1

I am using the requests module in python to check if an Instagram username is available.

Basically, I add the username in the URL, like so: https://instagram.com/user, with "user" being a variable. However, as soon as I test it out, the function status_code gives me HTTP error 429. I know that error 429 occurs after sending too many requests; but I have tried again with a 48 hour time difference, just to get the same error after one single request.

I have tried the same code with Twitter and it works perfectly fine (even with 20k+ requests in around 2 hours).

Also, using a VPN did not solve the problem.
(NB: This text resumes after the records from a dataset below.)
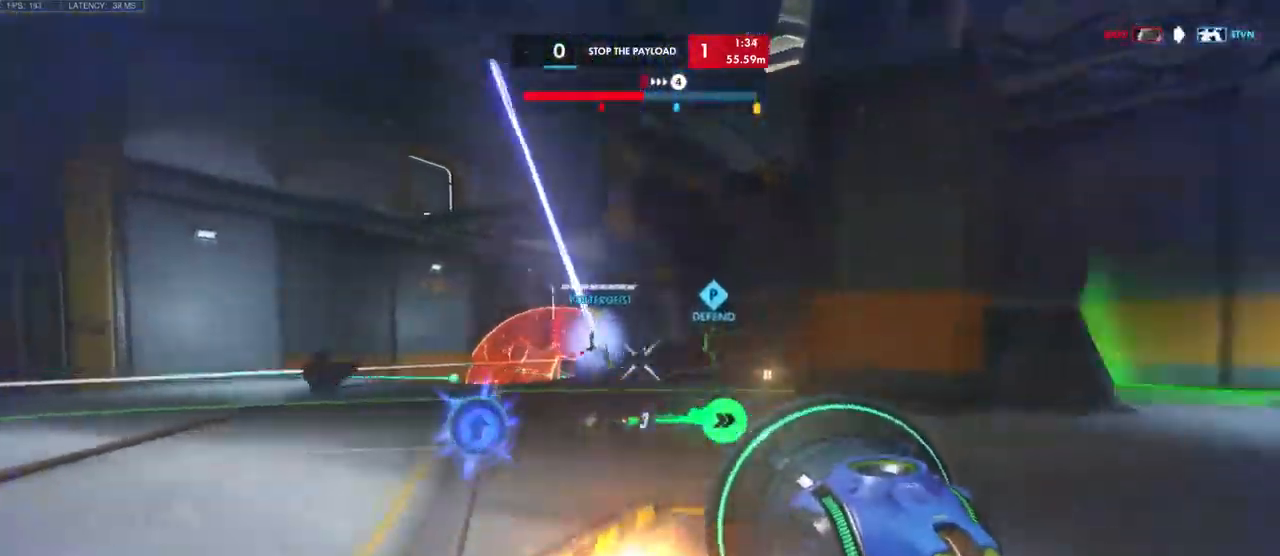
Gameplay with keyboard and mouse; each line is a JSON object with the keys and mouse buttons held at the frame after it. "events" lists presses ("down") and releases ("up") of "a", "ctrl", "d", "e", "q", "s", "shift", "space", "w", "mouse_left", "mouse_wheel", "mouse_right", "mouse_mb4" and "mouse_mb5" between this image and that frame as [ms after this image, input, new state], when the widget could be followed in between. "mouse_left", "mouse_wheel", "mouse_right", "mouse_mb4", "mouse_mb5" = the "left", "wheel", "right", "mb4", "mb5" buttons of the "mouse" list. No other keys are recorded. "wheel" means that the mouse wheel is clicked or scrolled. Mouse movement is not recorded.
{"keys": ["d", "s"], "mouse": [], "events": [[16, "d", "up"], [266, "d", "down"], [333, "w", "up"], [450, "s", "down"]]}
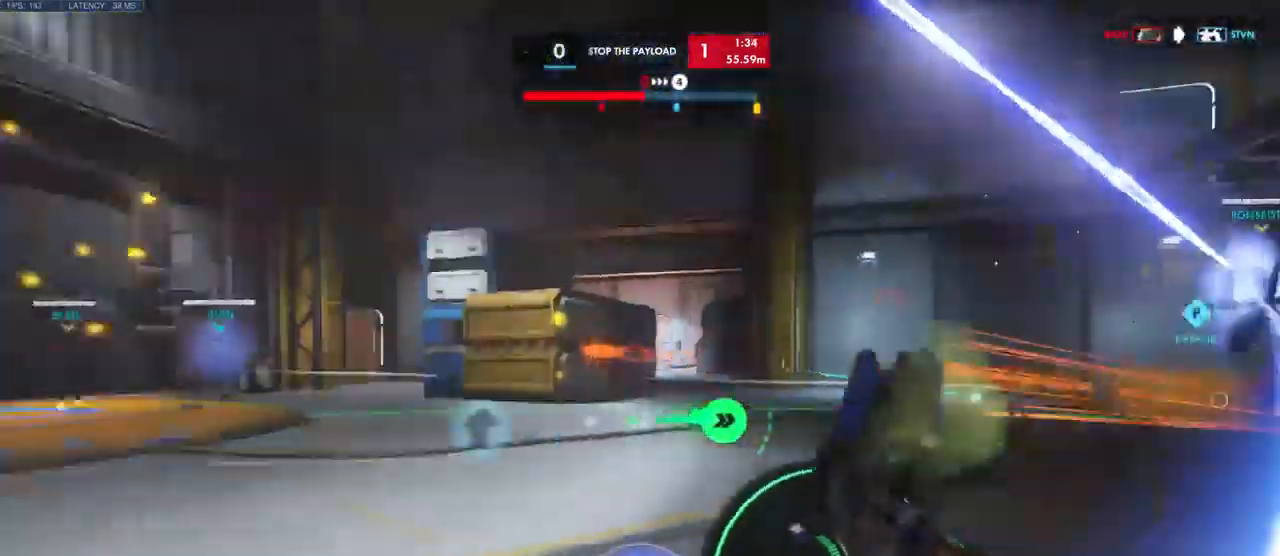
{"keys": ["a"], "mouse": [], "events": [[33, "a", "down"], [33, "d", "up"], [400, "s", "up"]]}
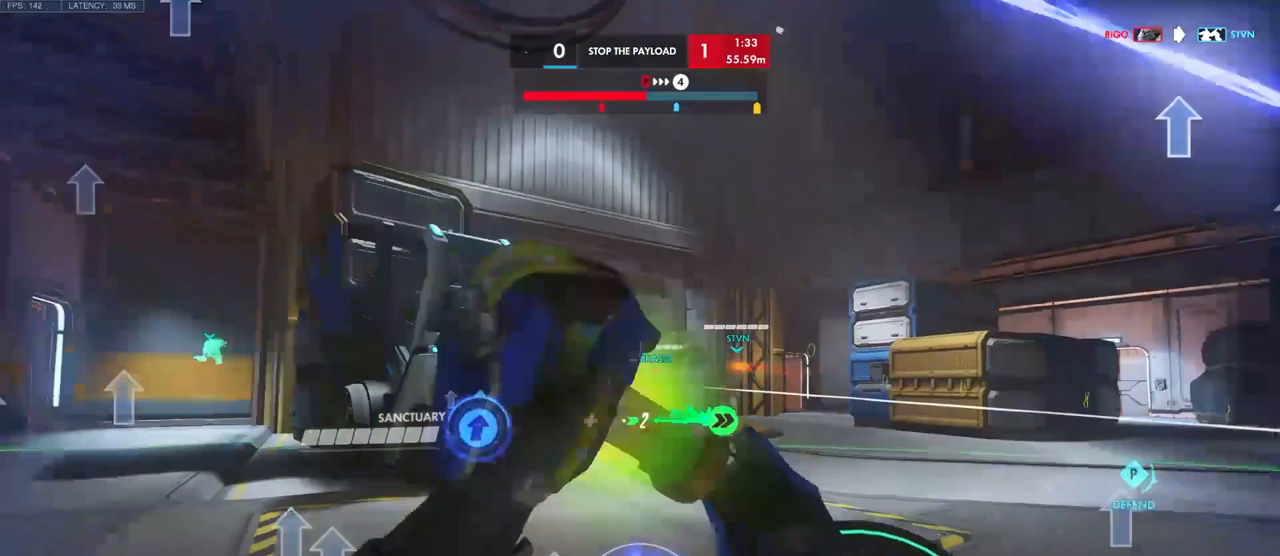
{"keys": ["a", "w"], "mouse": [], "events": [[167, "w", "down"]]}
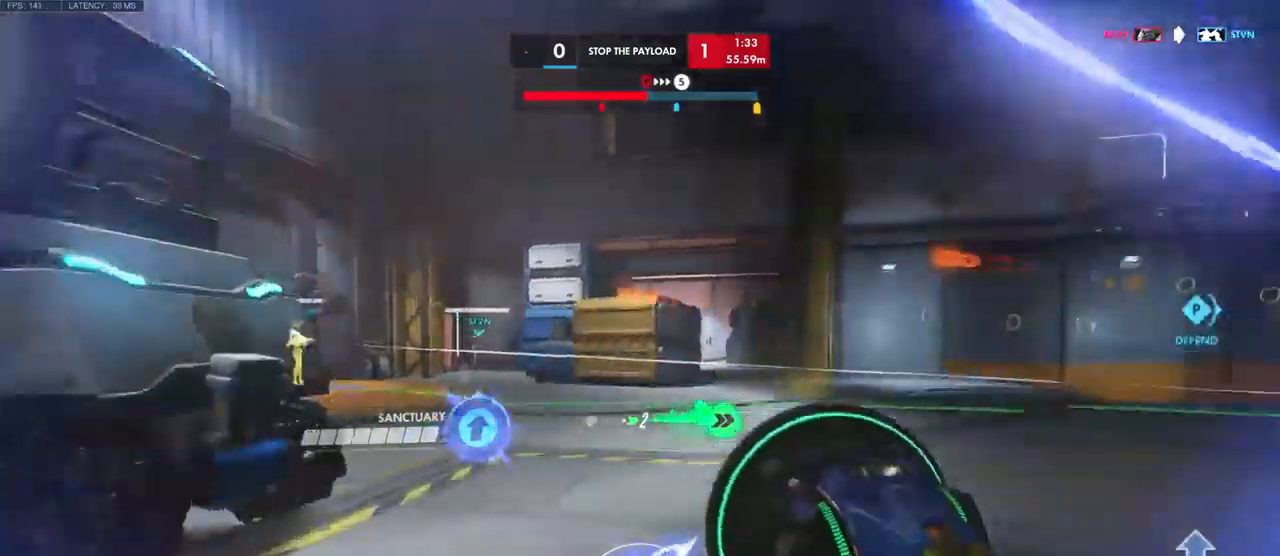
{"keys": ["a", "w"], "mouse": ["left"], "events": [[17, "w", "up"], [217, "w", "down"], [500, "mouse_left", "down"]]}
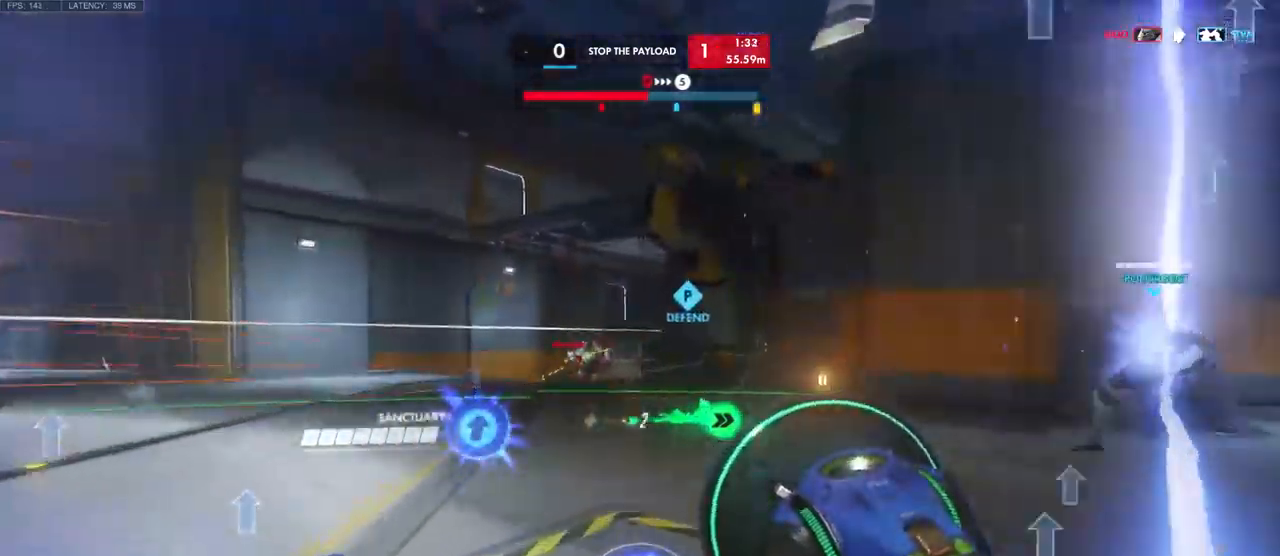
{"keys": ["s"], "mouse": ["left"], "events": [[117, "a", "up"], [133, "d", "down"], [133, "w", "up"], [283, "s", "down"], [450, "d", "up"]]}
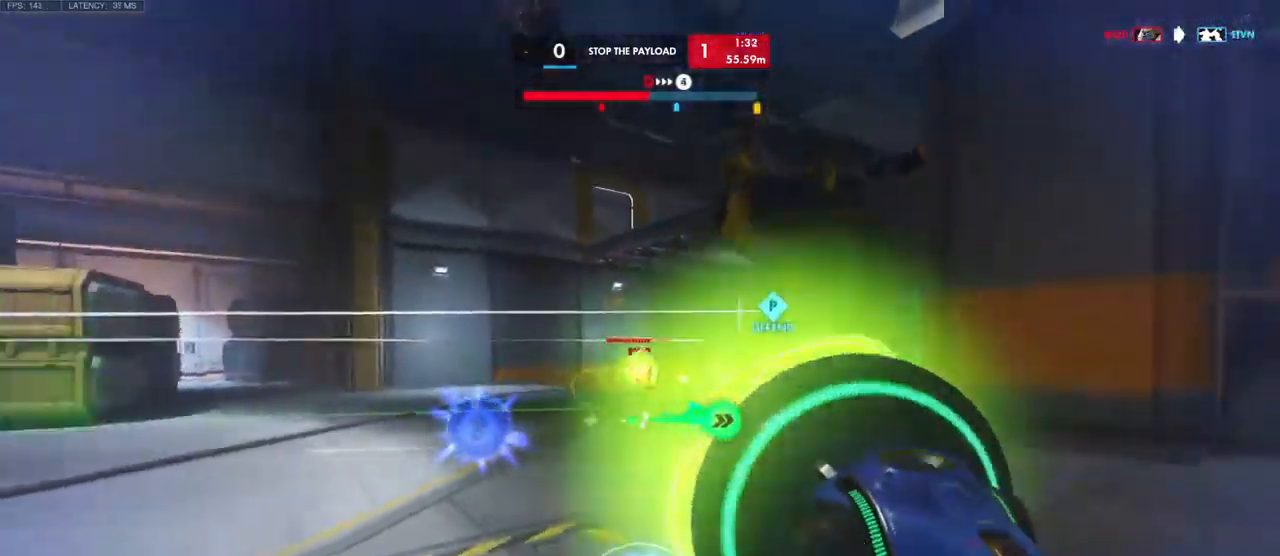
{"keys": ["s"], "mouse": ["left"], "events": [[83, "a", "down"], [467, "a", "up"]]}
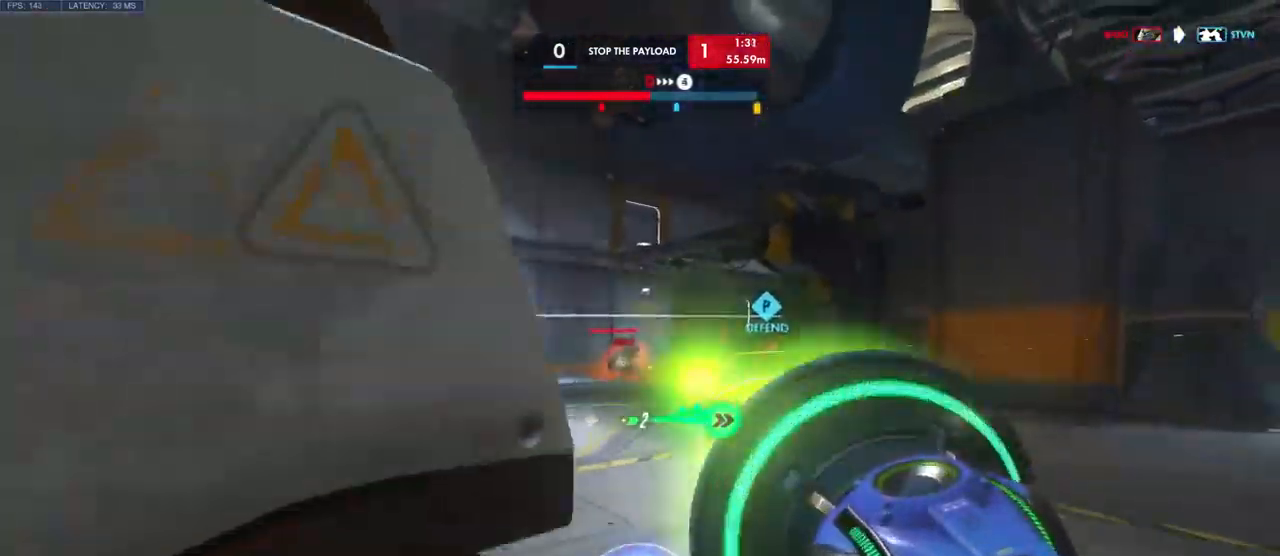
{"keys": ["d", "s"], "mouse": ["left"], "events": [[367, "d", "down"]]}
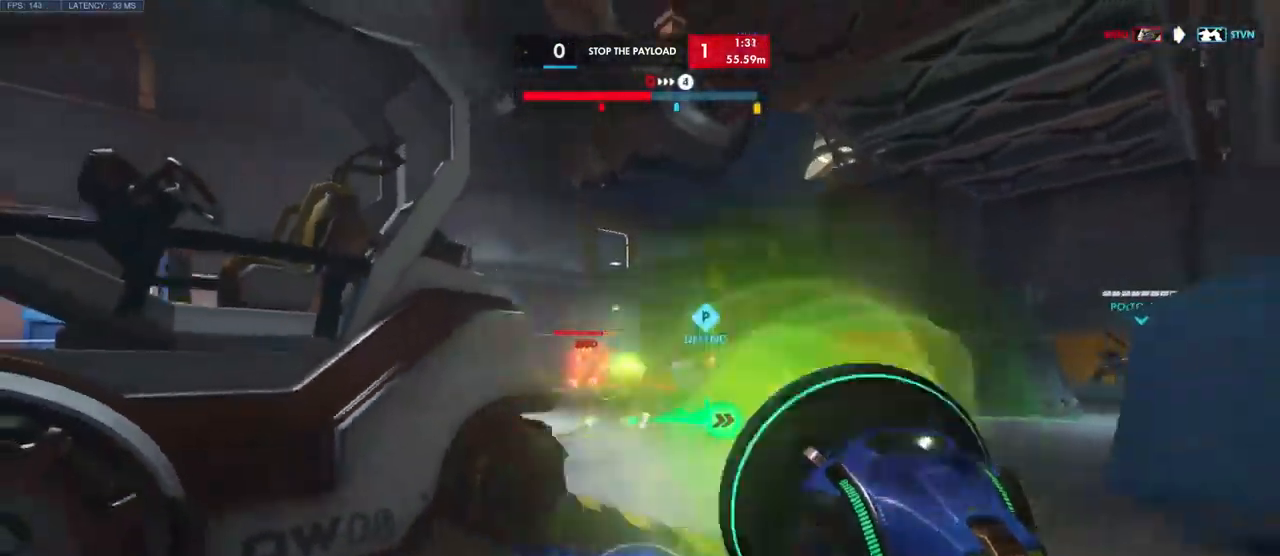
{"keys": ["a", "s"], "mouse": ["left"], "events": [[50, "d", "up"], [367, "a", "down"]]}
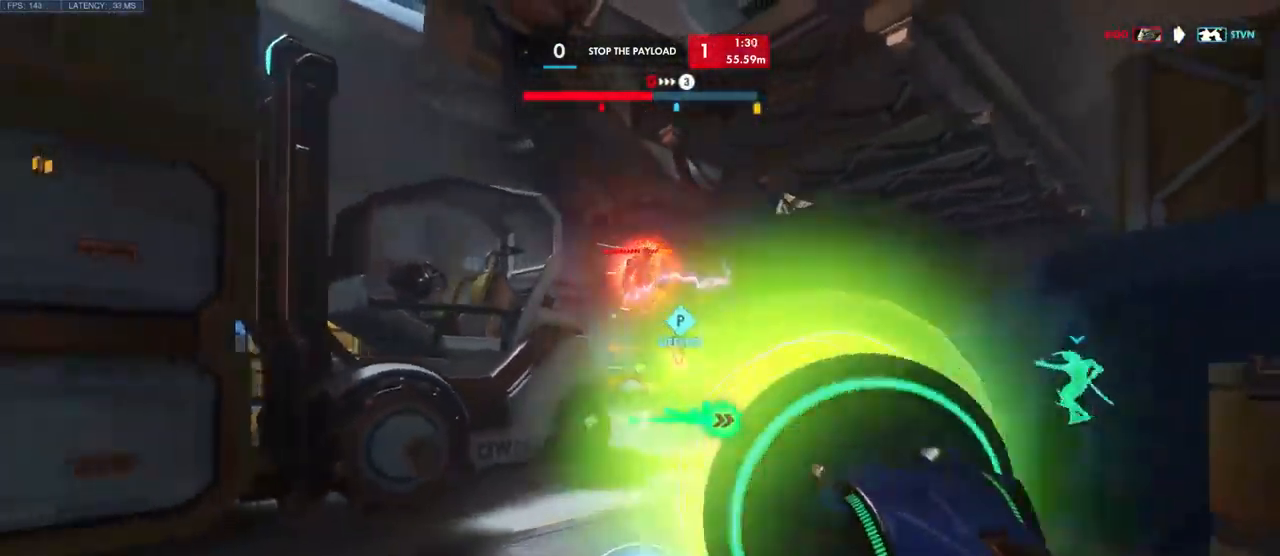
{"keys": ["a", "s"], "mouse": ["left"], "events": []}
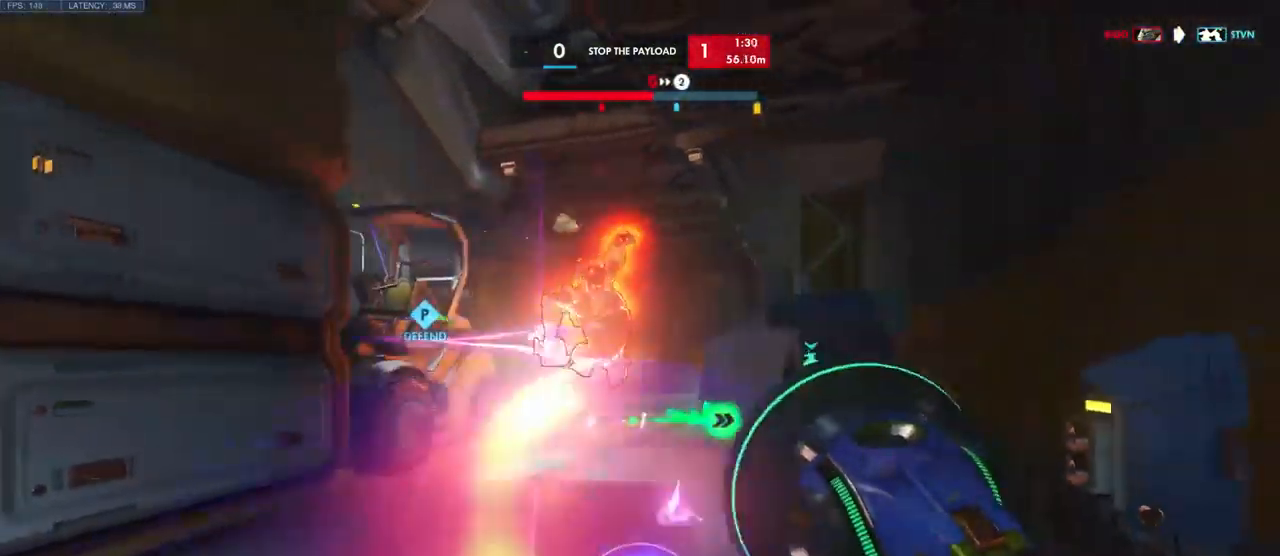
{"keys": ["w"], "mouse": [], "events": [[17, "mouse_left", "up"], [50, "s", "up"], [167, "w", "down"], [250, "space", "down"], [283, "a", "up"], [433, "space", "up"]]}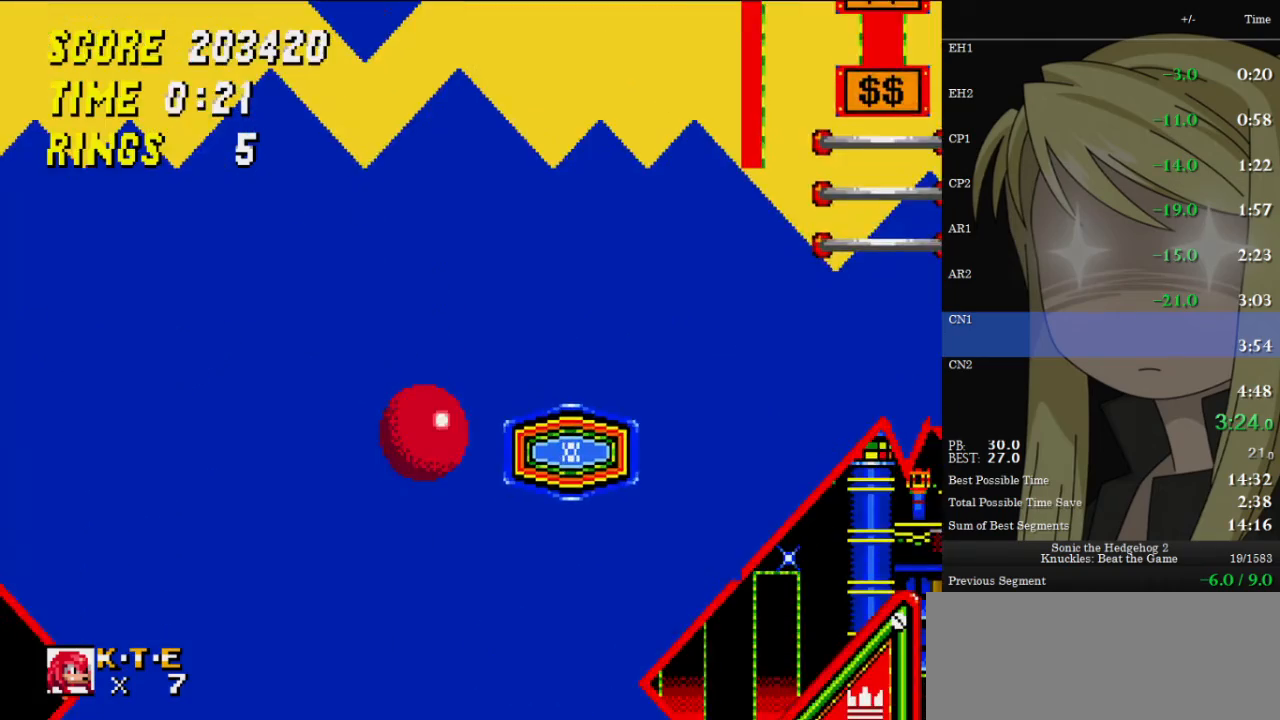
Gameplay with keyboard; each line is a JSON object with the keys held at the frame after it. "events" lists presses ("down") and releases ("up") of "c", "down", "left", "right", "up", "x" and "z" between this image and that frame as [ms after this image, input, new state], when the widget could be followed in between. No other keys are recorded. Mouse input is not recorded. Not read: other_keys.
{"keys": ["left"], "events": [[233, "right", "up"], [333, "left", "down"]]}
Could anyone suggest any help? It would be very much appreciated.

Here is the code:

import requests
cnt=0 #counts words

#MAKES WORD LIST
f=open(r'C:\Users\hugop\OneDrive\python\sm_name_checker\dicos\dico_francais_clean.txt',"r")#french dictionnary
content_raw = f.read()
content = list(content_raw.split("\n"))
f.close()
#WRITES AVAILABLE NAMES
g=open(r'C:\Users\hugop\OneDrive\python\sm_name_checker\available_names.txt',"w")#available names will be written into this text doc


for word in content:
    cnt += 1
    f = requests.get("https://instagram.com/{}".format(word))
    print (cnt, word, f.status_code)
    if f.status_code != 200: #200 means the page exists and has been accessed
        g.write("{} {} {}\n".format(cnt, word, f.status_code))
input()
  • Have you tried with a single request? Your IP address might be banned, which most VPN connections also are. – Cow Aug 05 '21 at 13:21
  • @user56700 Yes, I did try a single request but I still had the same error. However, creating a user-agent as neatconda advised fixed the error. Thanks for helping out. – pneumocystosis Aug 05 '21 at 22:30

1 Answers1

0

Instagram doesn't like it when you visit their website without being registered with an account. When you exceed their quota they will shadowban you based on a combination of your IP/deviceID/other factors/... and force you to create an account. This ban can last a couple of days.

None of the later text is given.